As estátuas da fachada leste, incluindo as da galeria dos reis e dos portais, são refeitas. Os vitrais, restaurados. A enorme rosácea da fachada sul é inteiramente desmontada, reparada, fortalecida com peças mais robustas, cingida com um anel de ferro e girada em meia pétala. Os arcobotantes do coro também são totalmente reestruturados e coroados por belos pináculos. Notre-Dame ressurge, enfim, de sua ignomínia passada.

A flecha gótica coroou os méritos de uma obra que singrou os mares da História com incomparável altaneria
Flecha da Catedral de Notre-Dame, idealizada por Viollet-le-Duc

Um dos detalhes mais chamativos da restauração é, sem dúvida, a nova flecha medieval desenhada por Viollet-le-Duc.
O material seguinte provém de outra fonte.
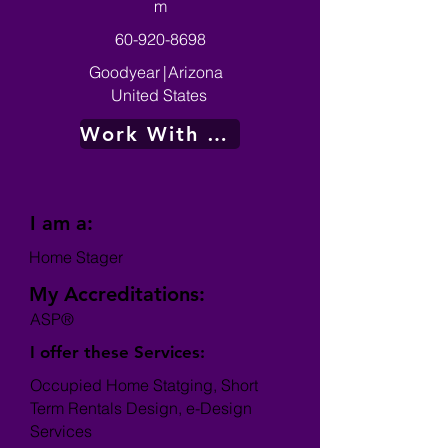
m
60-920-8698
Goodyear
|
Arizona
United States
Work With Me
I am a:
Home Stager
My Accreditations:
ASP®
I offer these Services:
Occupied Home Statging, Short
Term Rentals Design, e-Design
Services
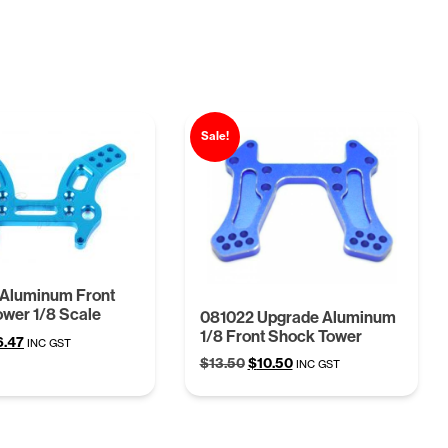
Sale!
Aluminum Front
wer 1/8 Scale
081022 Upgrade Aluminum
1/8 Front Shock Tower
ginal
Current
6.47
INC GST
ce
price
Original
Current
$
13.50
$
10.50
INC GST
s:
is:
price
price
.41.
$16.47.
was:
is:
$13.50.
$10.50.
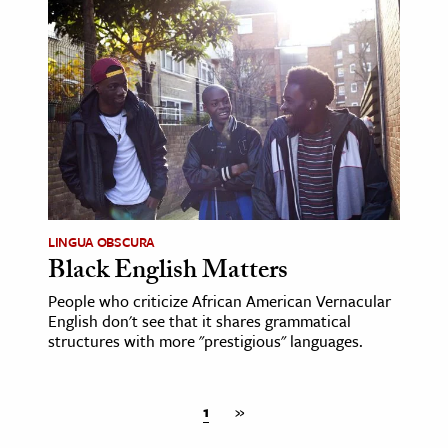
LINGUA OBSCURA
Black English Matters
People who criticize African American Vernacular
English don't see that it shares grammatical
structures with more "prestigious" languages.
1
»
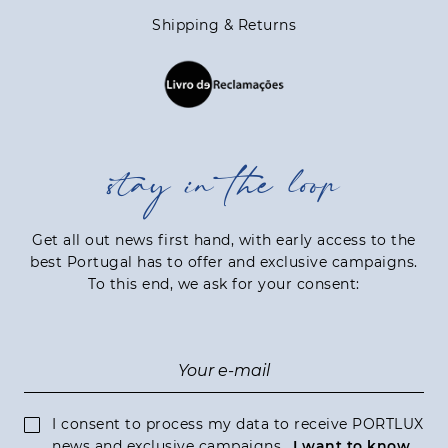
Shipping & Returns
stay in the loop
Get all out news first hand, with early access to the
best Portugal has to offer and exclusive campaigns.
To this end, we ask for your consent:
I consent to process my data to receive PORTLUX
news and exclusive campaigns.
I want to know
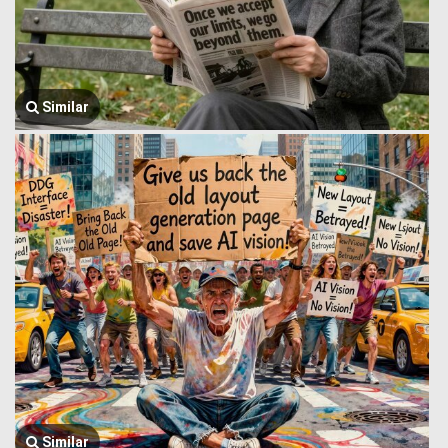
Similar
Similar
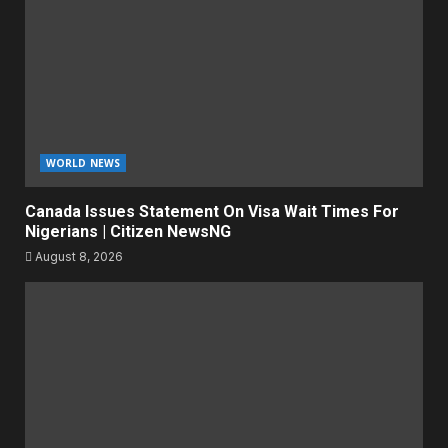
WORLD NEWS
Canada Issues Statement On Visa Wait Times For
Nigerians | Citizen NewsNG
August 8, 2026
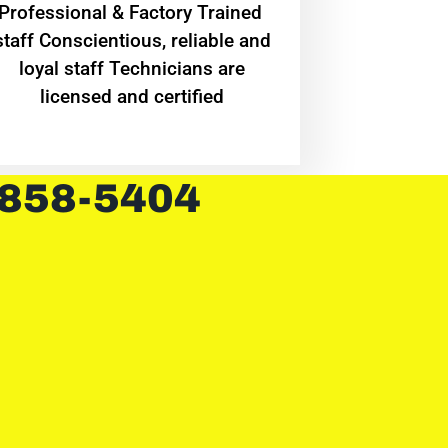
Professional & Factory Trained
staff Conscientious, reliable and
loyal staff Technicians are
licensed and certified
 858-5404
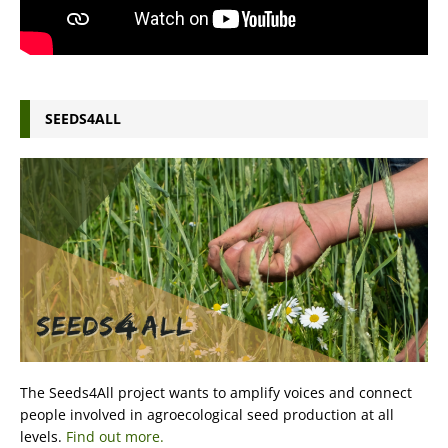
SEEDS4ALL
The Seeds4All project wants to amplify voices and connect
people involved in agroecological seed production at all
levels.
Find out more.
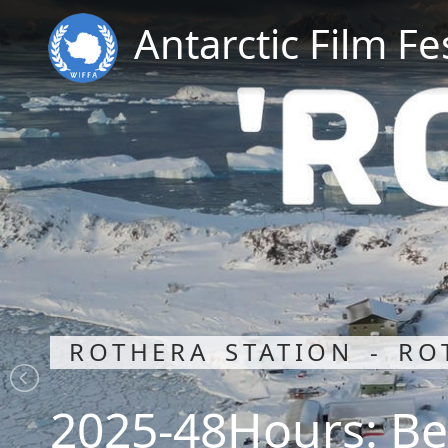
Antarctic Film Fe
ROTHERA STATION - RO
2025-48Hours: Be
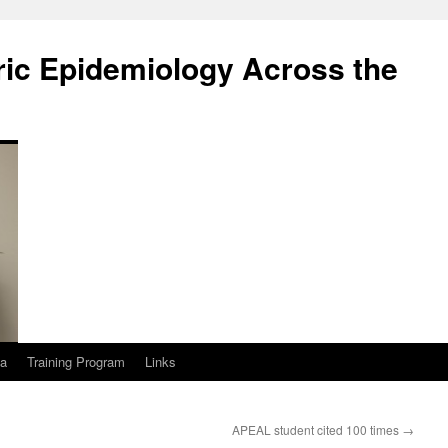
ric Epidemiology Across the
a
Training Program
Links
APEAL student cited 100 times
→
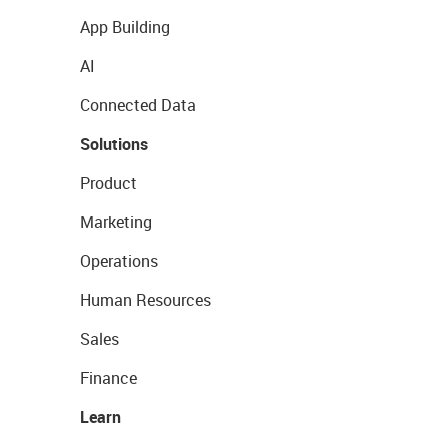
App Building
AI
Connected Data
Solutions
Product
Marketing
Operations
Human Resources
Sales
Finance
Learn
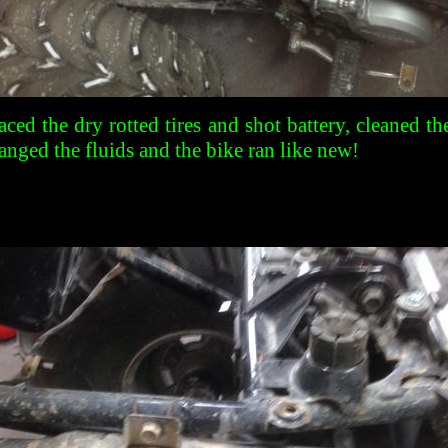
aced the dry rotted tires and shot battery, cleaned th
anged the fluids and the bike ran like new!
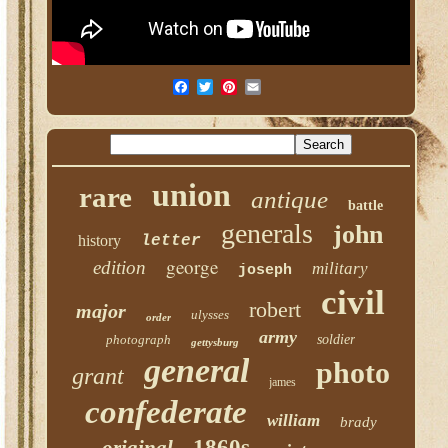
union
rare
antique
battle
generals
john
history
letter
george
edition
military
joseph
civil
robert
major
ulysses
order
army
photograph
soldier
gettysburg
general
photo
grant
james
confederate
william
brady
1860s
original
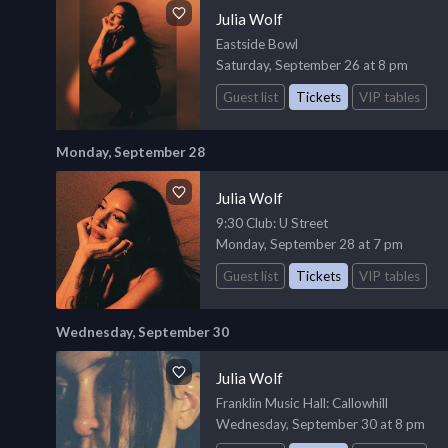
Julia Wolf
Eastside Bowl
Saturday, September 26 at 8 pm
Guest list
Tickets
VIP tables
Monday, September 28
Julia Wolf
9:30 Club
: U Street
Monday, September 28 at 7 pm
Guest list
Tickets
VIP tables
Wednesday, September 30
Julia Wolf
Franklin Music Hall
: Callowhill
Wednesday, September 30 at 8 pm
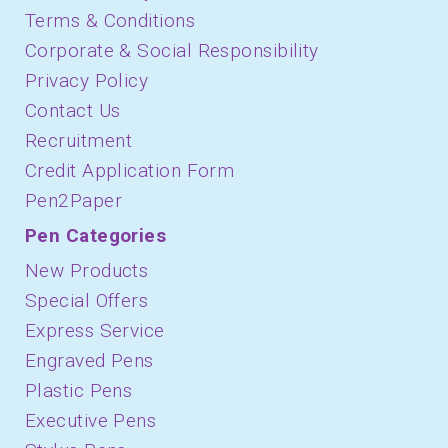
Terms & Conditions
Corporate & Social Responsibility
Privacy Policy
Contact Us
Recruitment
Credit Application Form
Pen2Paper
Pen Categories
New Products
Special Offers
Express Service
Engraved Pens
Plastic Pens
Executive Pens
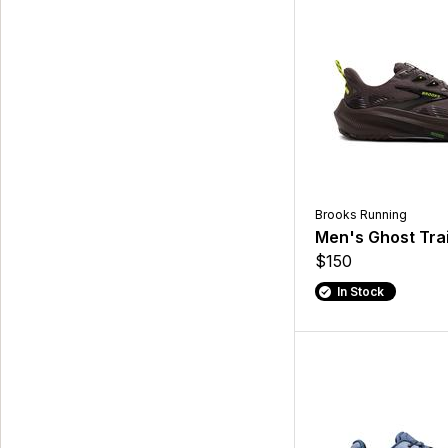
Brooks Running
Men's Ghost Trai
$150
In Stock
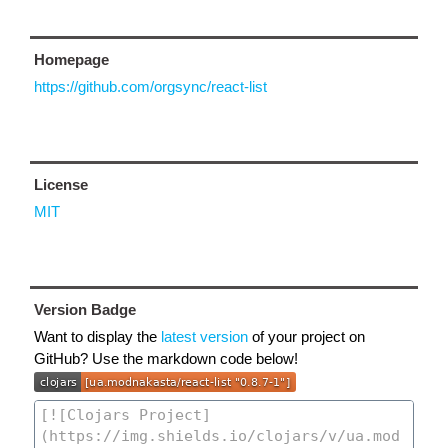
Homepage
https://github.com/orgsync/react-list
License
MIT
Version Badge
Want to display the
latest version
of your project on
GitHub? Use the markdown code below!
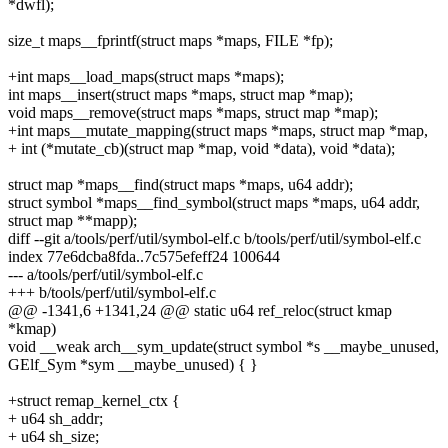
*dwfl);
size_t maps__fprintf(struct maps *maps, FILE *fp);
+int maps__load_maps(struct maps *maps);
int maps__insert(struct maps *maps, struct map *map);
void maps__remove(struct maps *maps, struct map *map);
+int maps__mutate_mapping(struct maps *maps, struct map *map,
+ int (*mutate_cb)(struct map *map, void *data), void *data);
struct map *maps__find(struct maps *maps, u64 addr);
struct symbol *maps__find_symbol(struct maps *maps, u64 addr,
struct map **mapp);
diff --git a/tools/perf/util/symbol-elf.c b/tools/perf/util/symbol-elf.c
index 77e6dcba8fda..7c575efeff24 100644
--- a/tools/perf/util/symbol-elf.c
+++ b/tools/perf/util/symbol-elf.c
@@ -1341,6 +1341,24 @@ static u64 ref_reloc(struct kmap
*kmap)
void __weak arch__sym_update(struct symbol *s __maybe_unused,
GElf_Sym *sym __maybe_unused) { }
+struct remap_kernel_ctx {
+ u64 sh_addr;
+ u64 sh_size;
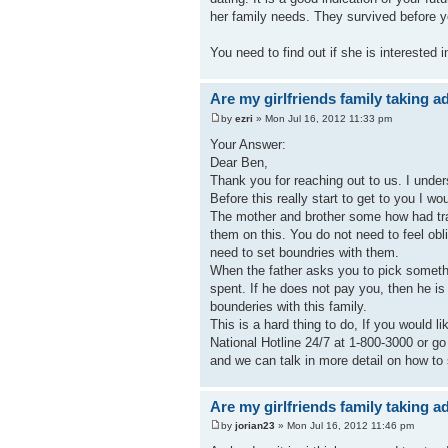
her family needs. They survived before
You need to find out if she is interested
Are my girlfriends family taking 
by
ezri
» Mon Jul 16, 2012 11:33 pm
Your Answer:
Dear Ben,
Thank you for reaching out to us. I unders
Before this really start to get to you I w
The mother and brother some how had tra
them on this. You do not need to feel obli
need to set boundries with them.
When the father asks you to pick somethi
spent. If he does not pay you, then he is
bounderies with this family.
This is a hard thing to do, If you would l
National Hotline 24/7 at 1-800-3000 or g
and we can talk in more detail on how to
Are my girlfriends family taking 
by
jorian23
» Mon Jul 16, 2012 11:46 pm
Em 1866, ela alça seus noventa e três metros de altura sobre o transepto da venerável catedral, coroando gloriosamente o mérito de uma obra que singrou os tempestuosos mares da História com incomparável altaneria.

De Notre-Dame, uma lição

Após oito séculos de epopeia, em 2019 ocorreu o inverossímil. Notre-Dame, a gloriosa Notre-Dame, ardeu como uma tocha. As chamas pareciam anunciar seu completo desaparecimento. Todavia, cinco anos depois, vemo-la novamente reerguida, a enobrecer a terra com a sua sublime presença.

Com a Santa Igreja dá-se algo semelhante. Amiúde somos levados a pensar que a crise pela qual passa a Esposa Mística de Cristo é irreversível. Quão numerosos são os ataques que contra ela se lançam qual fogo devastador!

Sua história, entretanto, nos ensina o contrário.

As “ressurreições” de Notre-Dame bem simbolizam as da Santa Igreja, que sempre se ergue com maior fulgor dos escombros das perseguições
Catedral de Notre-Dame no entardecer

Quantas vezes a Igreja foi perseguida e ultrajada, tantas se ergueu de seus escombros com novo e maior fulgor. Se, portanto, vemos hoje sua face visível num estado que os séculos jamais conheceram, tenhamos por certo que sua ressurreição será a mais triunfante da História. Neste dia bendito, aparecerá aos olhos de todos o esplendor da Esposa de Cristo, esta sim, no rigor do termo, “de uma beleza perfeita, alegria do mundo inteiro” (Lm 2, 15). ◊

 

Notas


1 CORRÊA DE OLIVEIRA, Plinio. Le doux pays de France. In: Legionário. São Paulo. Ano XVIII. N.619 (18 jun., 1944), p.1.

2 Os dados históricos transcritos neste artigo foram tomados das obras: HIATT, Charles. Notre Dame de Paris. A Short History and Description of the Cathedral, with Some Account of the Churches which Preceded It. London: George Bell & Sons, 1902; SANDRON, Dany; TALLON, Andrew. Notre Dame Cathedral. Nine Centuries of History. University Park (PA): The Pennsylvania State University, 2020.

3 Segundo Charles Hiatt, “talvez não exageramos ao afirmar que a ciência (assim como a arte) do gótico encontrou sua primeira expressão real em larga escala na Catedral de Paris” (HIATT, op. cit., p.22).